Selena le quitó el cuenco vacío de las manos. Se puso en pie y se dirigió hacia la salida. La herida volvió a mirarse la mordida:
—¿Cree que recordaré algo?
—Eso espero. Quizás al principio surjan imágenes sueltas, fragmentos, y luego logres unirlas todas. Te aconsejo que te concentres y recuerdes de dónde sacaste ese colgante. Waylan se enfurecerá si no respondes a sus preguntas.
La chica apretó la manta. Deseaba recordarlo todo cuanto antes. Quienquiera que la hubiera atacado podría estar cerca, sonriéndole, sin que ella sospechara que tenía al enemigo al lado. Selena se retiró a dormir a la habitación contigua. La joven se quedó mirando por la ventana, por donde se asomaba una luna pálida. Sus ojos se cerraron vencidos por un ligero sopor.

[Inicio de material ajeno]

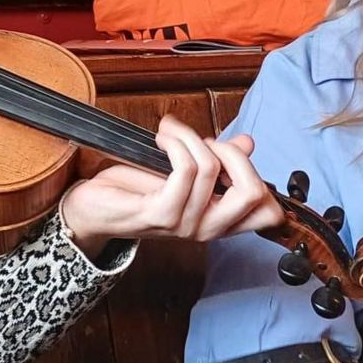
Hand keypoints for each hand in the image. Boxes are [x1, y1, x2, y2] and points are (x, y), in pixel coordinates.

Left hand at [59, 115, 284, 254]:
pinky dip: (175, 142)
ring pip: (211, 168)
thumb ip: (220, 159)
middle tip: (207, 142)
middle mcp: (209, 229)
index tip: (226, 153)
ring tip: (172, 133)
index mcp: (220, 221)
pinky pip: (184, 169)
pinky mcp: (161, 214)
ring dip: (190, 137)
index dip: (258, 175)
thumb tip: (248, 142)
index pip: (268, 214)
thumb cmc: (137, 191)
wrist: (94, 209)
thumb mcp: (186, 172)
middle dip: (234, 154)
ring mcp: (186, 225)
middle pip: (253, 193)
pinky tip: (163, 138)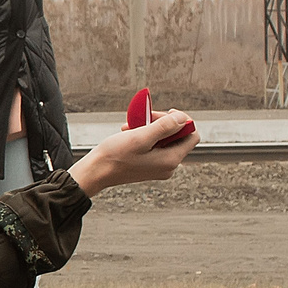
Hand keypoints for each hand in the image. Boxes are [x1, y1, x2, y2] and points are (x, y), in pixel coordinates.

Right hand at [68, 110, 197, 196]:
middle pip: (178, 136)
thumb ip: (165, 127)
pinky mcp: (149, 166)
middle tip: (144, 117)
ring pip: (164, 139)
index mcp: (171, 160)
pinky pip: (155, 146)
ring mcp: (159, 167)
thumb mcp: (141, 137)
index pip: (192, 135)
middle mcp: (169, 166)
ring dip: (150, 128)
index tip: (164, 114)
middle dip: (162, 123)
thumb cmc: (116, 156)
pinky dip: (144, 136)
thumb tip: (184, 118)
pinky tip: (129, 133)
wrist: (96, 172)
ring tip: (132, 126)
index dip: (182, 121)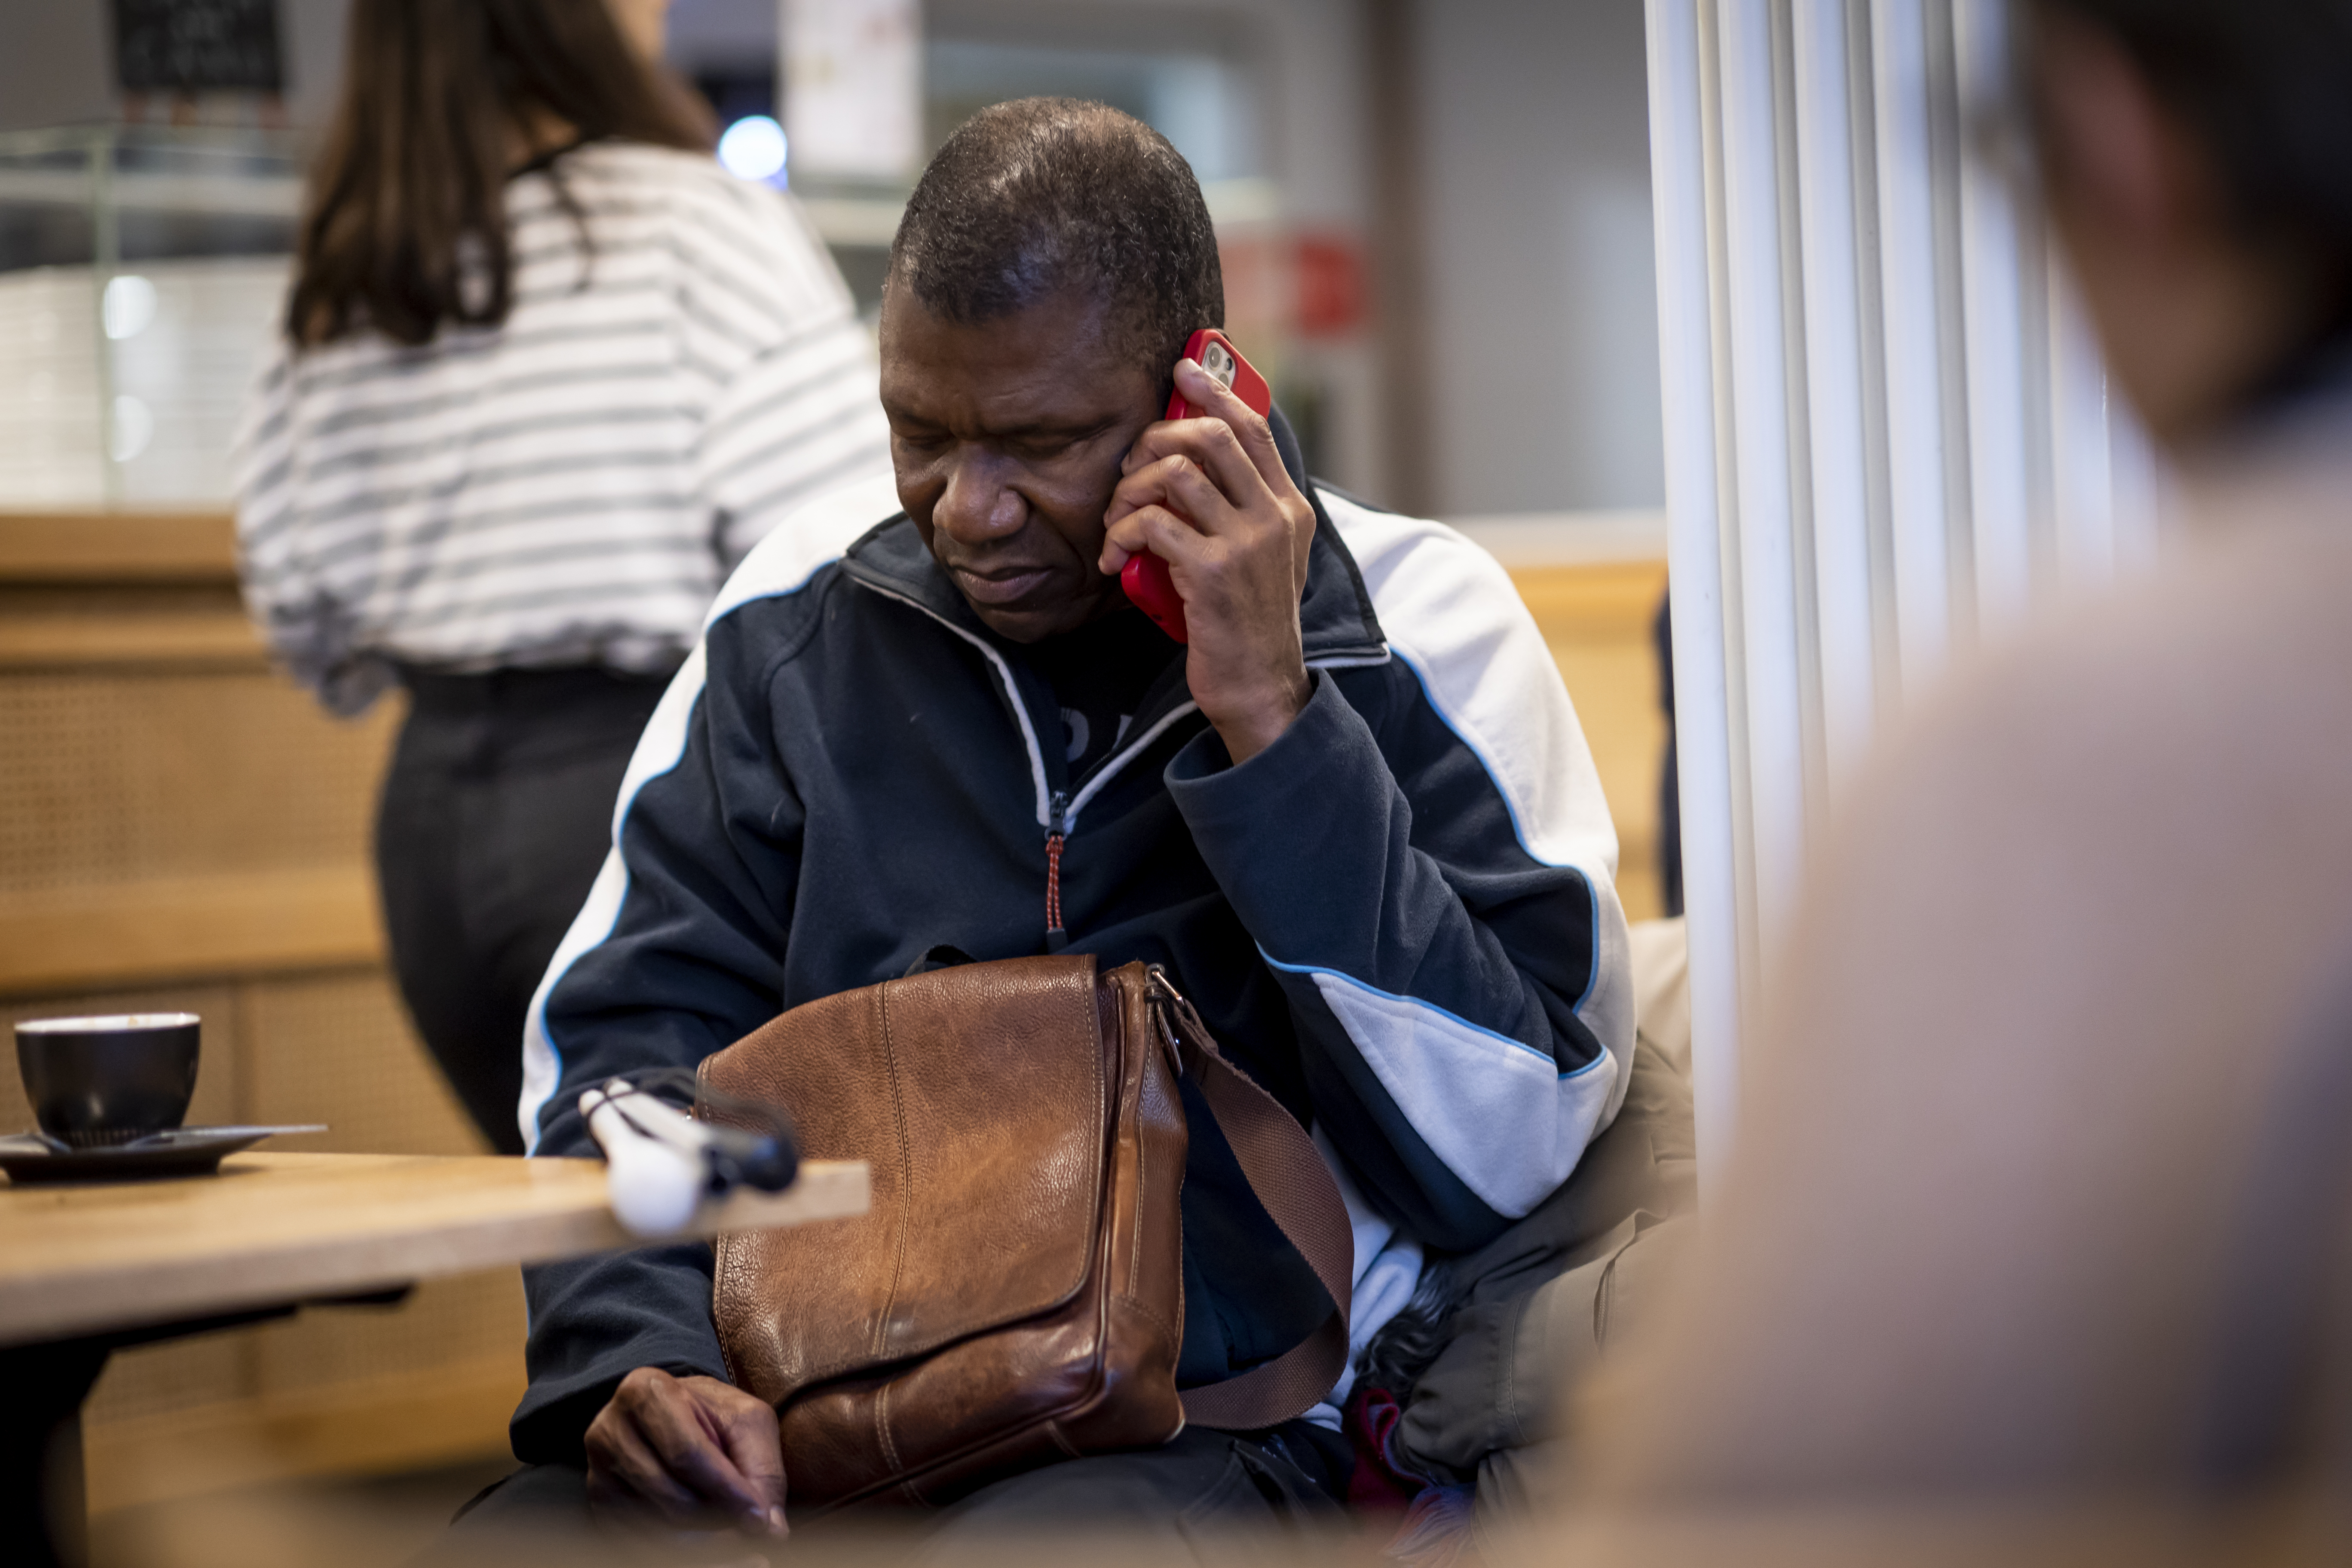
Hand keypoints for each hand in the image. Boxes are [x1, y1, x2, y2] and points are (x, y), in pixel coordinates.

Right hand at [584, 1368, 787, 1538]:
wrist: (671, 1412)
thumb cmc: (712, 1414)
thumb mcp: (747, 1422)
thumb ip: (762, 1469)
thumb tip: (771, 1529)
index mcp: (646, 1392)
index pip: (687, 1454)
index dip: (727, 1491)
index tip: (759, 1519)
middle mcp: (610, 1431)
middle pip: (671, 1497)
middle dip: (718, 1520)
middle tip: (750, 1531)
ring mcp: (598, 1470)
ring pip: (656, 1526)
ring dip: (703, 1539)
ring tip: (733, 1532)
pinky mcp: (600, 1503)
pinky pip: (640, 1539)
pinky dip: (679, 1546)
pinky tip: (706, 1538)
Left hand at [1100, 357, 1317, 763]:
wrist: (1259, 689)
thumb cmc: (1245, 624)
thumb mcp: (1261, 561)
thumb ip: (1241, 512)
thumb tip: (1189, 465)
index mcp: (1289, 509)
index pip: (1254, 427)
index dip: (1215, 389)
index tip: (1182, 367)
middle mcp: (1274, 518)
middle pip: (1212, 435)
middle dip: (1155, 438)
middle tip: (1129, 468)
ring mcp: (1247, 544)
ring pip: (1176, 472)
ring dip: (1130, 489)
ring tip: (1117, 521)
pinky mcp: (1213, 572)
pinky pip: (1154, 523)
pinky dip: (1122, 533)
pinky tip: (1113, 557)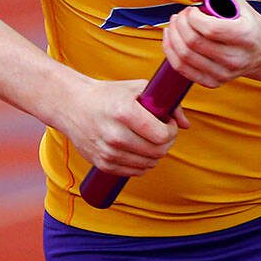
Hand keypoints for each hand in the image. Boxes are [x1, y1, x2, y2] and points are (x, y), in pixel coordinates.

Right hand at [59, 77, 189, 176]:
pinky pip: (135, 172)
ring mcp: (108, 152)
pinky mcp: (103, 164)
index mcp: (124, 112)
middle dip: (167, 143)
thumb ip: (167, 103)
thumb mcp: (138, 89)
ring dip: (156, 154)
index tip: (168, 123)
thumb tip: (187, 125)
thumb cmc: (110, 95)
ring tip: (150, 140)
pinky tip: (139, 150)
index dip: (171, 130)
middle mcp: (115, 134)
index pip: (161, 135)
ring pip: (148, 164)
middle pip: (158, 152)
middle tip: (162, 132)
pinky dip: (143, 164)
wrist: (73, 105)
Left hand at [163, 0, 260, 87]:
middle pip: (194, 42)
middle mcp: (235, 58)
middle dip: (180, 23)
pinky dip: (171, 51)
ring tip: (176, 24)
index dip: (193, 16)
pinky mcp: (213, 82)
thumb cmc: (245, 20)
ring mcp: (224, 73)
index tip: (192, 10)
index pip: (210, 29)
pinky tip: (172, 38)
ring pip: (185, 56)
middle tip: (182, 15)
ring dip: (173, 35)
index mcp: (244, 35)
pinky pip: (182, 69)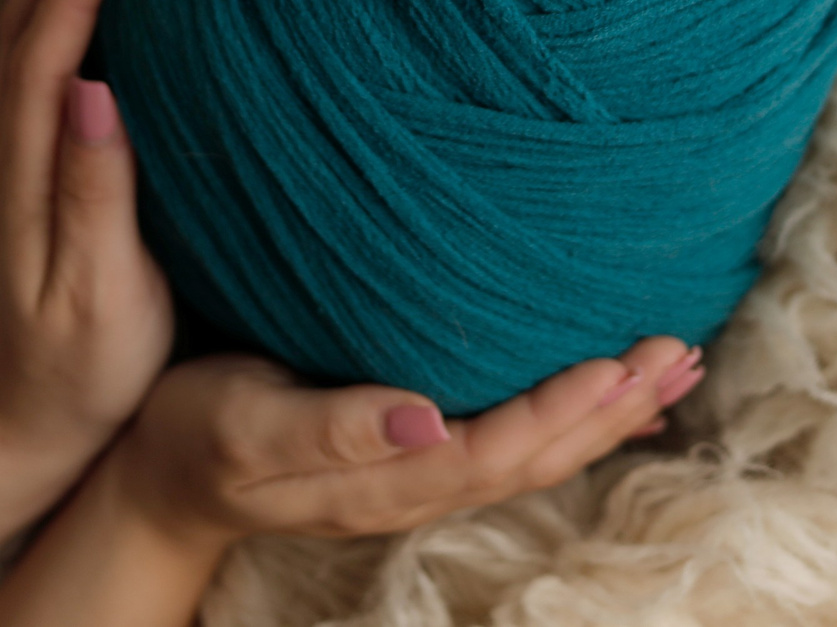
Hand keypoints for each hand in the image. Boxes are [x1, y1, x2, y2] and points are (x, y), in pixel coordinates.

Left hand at [0, 0, 172, 458]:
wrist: (22, 419)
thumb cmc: (80, 368)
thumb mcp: (97, 296)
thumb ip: (93, 195)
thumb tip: (93, 92)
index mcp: (31, 170)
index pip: (50, 51)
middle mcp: (17, 146)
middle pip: (31, 14)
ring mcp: (25, 148)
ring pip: (34, 23)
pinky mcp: (43, 155)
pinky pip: (51, 47)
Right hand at [116, 341, 704, 555]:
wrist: (158, 481)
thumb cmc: (193, 432)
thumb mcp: (244, 425)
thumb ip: (331, 428)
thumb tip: (425, 419)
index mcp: (379, 477)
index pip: (493, 448)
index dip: (558, 409)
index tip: (619, 363)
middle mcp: (412, 484)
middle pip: (533, 455)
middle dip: (610, 407)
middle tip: (678, 350)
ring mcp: (417, 477)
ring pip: (533, 452)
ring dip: (607, 414)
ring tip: (674, 367)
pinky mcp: (414, 457)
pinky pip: (511, 444)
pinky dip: (571, 421)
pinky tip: (616, 401)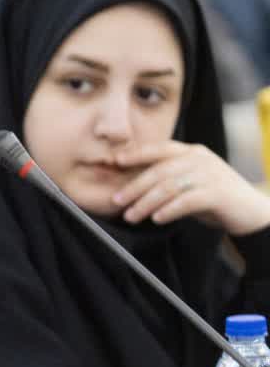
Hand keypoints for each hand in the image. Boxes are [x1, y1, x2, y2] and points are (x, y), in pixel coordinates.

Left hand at [112, 141, 269, 235]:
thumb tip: (130, 186)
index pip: (160, 148)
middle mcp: (200, 159)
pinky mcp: (218, 193)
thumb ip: (167, 178)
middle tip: (116, 201)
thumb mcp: (189, 182)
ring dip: (146, 203)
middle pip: (159, 171)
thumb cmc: (213, 197)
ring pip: (169, 187)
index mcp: (192, 152)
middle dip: (134, 187)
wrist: (250, 211)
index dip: (137, 153)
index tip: (115, 161)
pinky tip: (157, 218)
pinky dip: (169, 210)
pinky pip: (187, 201)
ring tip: (131, 216)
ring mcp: (210, 175)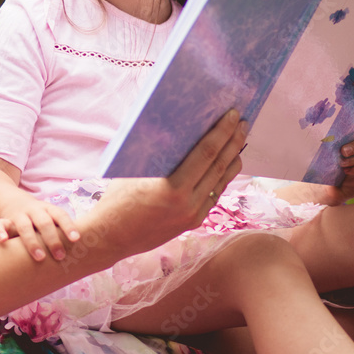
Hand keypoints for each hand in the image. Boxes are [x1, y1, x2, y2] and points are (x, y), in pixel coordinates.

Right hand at [0, 198, 80, 261]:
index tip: (76, 239)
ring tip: (39, 257)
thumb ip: (62, 232)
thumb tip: (87, 253)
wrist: (11, 202)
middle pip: (44, 222)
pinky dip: (1, 232)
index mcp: (48, 210)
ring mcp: (18, 215)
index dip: (68, 226)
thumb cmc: (39, 219)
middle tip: (60, 256)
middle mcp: (34, 211)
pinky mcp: (3, 220)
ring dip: (32, 241)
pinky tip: (3, 241)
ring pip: (24, 226)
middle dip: (52, 239)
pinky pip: (0, 225)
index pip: (60, 215)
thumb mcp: (50, 219)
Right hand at [87, 110, 245, 257]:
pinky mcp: (192, 222)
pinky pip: (213, 195)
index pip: (206, 154)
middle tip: (243, 123)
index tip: (233, 115)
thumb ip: (155, 152)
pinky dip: (223, 177)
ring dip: (232, 159)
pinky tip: (227, 165)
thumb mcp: (134, 170)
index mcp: (173, 188)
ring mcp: (193, 215)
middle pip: (219, 166)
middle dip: (233, 142)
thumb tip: (173, 127)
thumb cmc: (116, 199)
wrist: (110, 238)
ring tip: (240, 140)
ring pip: (221, 182)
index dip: (222, 132)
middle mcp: (188, 203)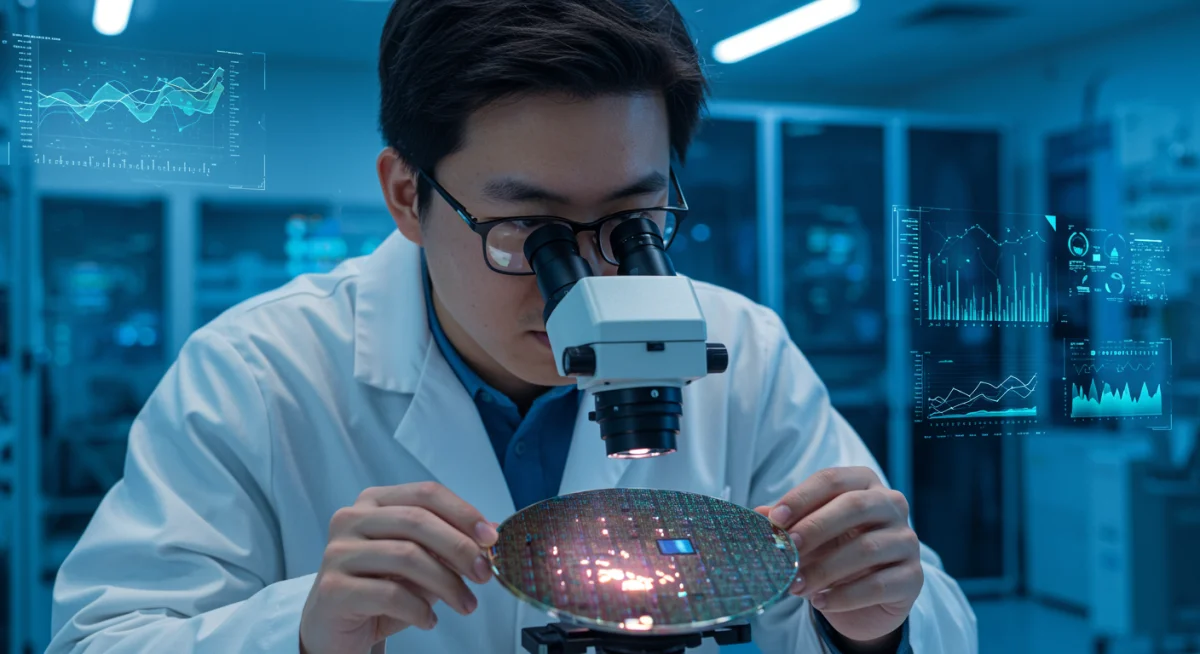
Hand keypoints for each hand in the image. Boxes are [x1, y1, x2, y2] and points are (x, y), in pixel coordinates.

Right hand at [300, 482, 498, 653]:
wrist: (335, 627)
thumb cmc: (381, 588)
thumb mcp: (421, 562)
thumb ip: (449, 544)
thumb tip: (490, 533)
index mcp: (374, 502)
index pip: (425, 494)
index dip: (463, 512)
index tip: (490, 538)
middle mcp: (351, 519)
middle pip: (417, 521)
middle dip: (459, 549)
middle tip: (484, 575)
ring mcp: (338, 552)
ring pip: (406, 556)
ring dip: (446, 584)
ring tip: (466, 605)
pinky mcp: (333, 588)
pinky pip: (389, 594)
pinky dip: (419, 609)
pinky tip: (429, 620)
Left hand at [755, 467, 921, 646]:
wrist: (863, 598)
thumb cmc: (832, 552)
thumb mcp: (807, 535)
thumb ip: (786, 523)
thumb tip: (757, 514)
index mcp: (864, 483)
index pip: (832, 480)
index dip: (801, 498)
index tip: (774, 519)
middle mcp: (892, 505)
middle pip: (854, 506)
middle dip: (815, 528)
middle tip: (787, 549)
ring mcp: (907, 540)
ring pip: (866, 548)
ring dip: (825, 568)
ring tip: (795, 585)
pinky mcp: (914, 577)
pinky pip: (879, 584)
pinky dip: (845, 595)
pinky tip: (820, 602)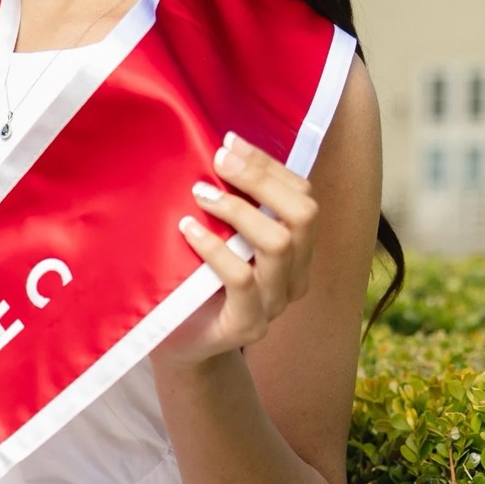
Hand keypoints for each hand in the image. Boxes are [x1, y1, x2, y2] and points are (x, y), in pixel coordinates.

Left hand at [151, 131, 319, 371]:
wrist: (180, 342)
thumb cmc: (197, 279)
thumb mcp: (219, 234)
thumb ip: (231, 203)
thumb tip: (218, 146)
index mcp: (298, 250)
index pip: (303, 197)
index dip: (269, 165)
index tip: (230, 141)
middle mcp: (295, 276)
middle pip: (302, 216)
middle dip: (260, 180)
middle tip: (217, 161)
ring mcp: (275, 304)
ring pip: (279, 245)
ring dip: (238, 211)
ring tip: (200, 193)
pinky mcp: (247, 326)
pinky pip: (241, 280)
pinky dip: (214, 248)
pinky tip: (187, 230)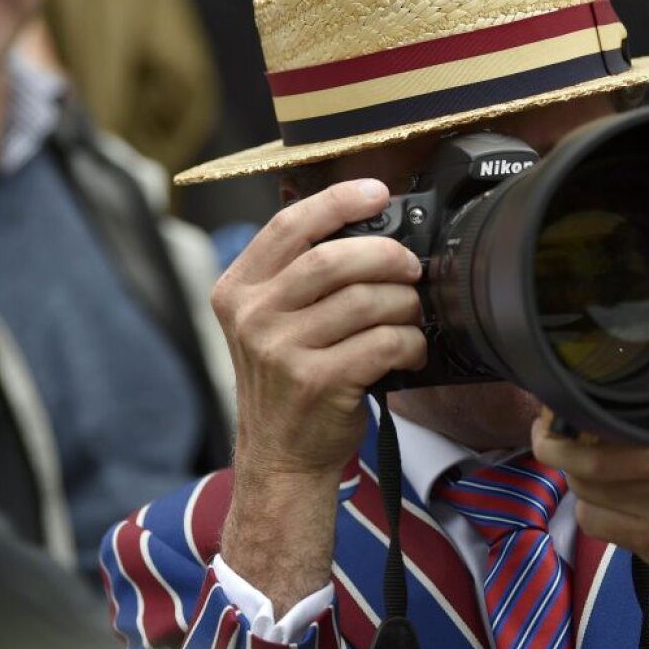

Se sobresaltó al oír el crujido del suelo. Otro crujido sonó más cerca. Alguien se aproximaba lenta y silenciosamente. La joven contuvo el aliento y clavó la mirada en la puerta. El desconocido aguardaba entre las sombras. Una figura alta y oscura, envuelta en una capa negra con la capucha echada, sembró el terror en su corazón.
—No debiste sobrevivir —le llegó un susurro ronco.
Intentó incorporarse, pero su cuerpo no respondía. Alargó la mano hacia la mesita, sus dedos palparon un frasco y lo lanzó hacia la oscuridad. El frasco impactó contra el suelo con un estrépito metálico. El crujido de los cristales delató el avance del enemigo.
En un movimiento brusco, el atacante se abalanzó sobre ella. La chica gritó y se cubrió la cabeza con las manos, como si eso pudiera salvarla de la muerte. La puerta se abrió de golpe y Waylan apareció en el umbral.
—¡No la toques!
Se embistió contra el agresor, lanzándolo contra la pared. El hombre se transformó en un enorme lobo y saltó por la ventana. Los cristales saltaron en mil pedazos y el atacante cayó sobre la hierba, desapareciendo en la oscuridad de la noche un segundo después. Jadeando, Waylan permaneció en medio de la habitación. En sus ojos se agitaba una auténtica tormenta de fuego y furia.
—¿Estás herida? —se precipitó hacia ella.
Ella temblaba. Las palabras se le habían quedado atascadas en la garganta y solo pudo negar con la cabeza. Se sentó encogiendo las piernas. Su corazón aterrorizado latía con fuerza contra su pecho y el miedo recorría sus venas.
—Dijo que no debía haber sobrevivido. ¿Quién era?
Waylan apretó los dientes. Encendió una vela y se acercó a la ventana rota.
—No lo sé, no tuve tiempo de verle la cara. Probablemente alguien de los nuestros, pero no logré sentirlo, o tal vez alguien de otra manada. Sea como sea, ha conseguido acercarse demasiado.
Selena irrumpió en la habitación. Con el cabello revuelto y los ojos soñolientos, era evidente que acababa de despertar. Su mirada preocupada se posó en la chica y luego en la ventana:
—¿Qué ha pasado aquí?
—Alguien ha intentado matarla —Waylan se giró hacia la curandera—. He llegado en el último momento. El atacante se transformó en lobo y huyó. No es descartable que regrese. Me llevo a la chica de aquí. En mi mansión podré garantizarle una protección adecuada.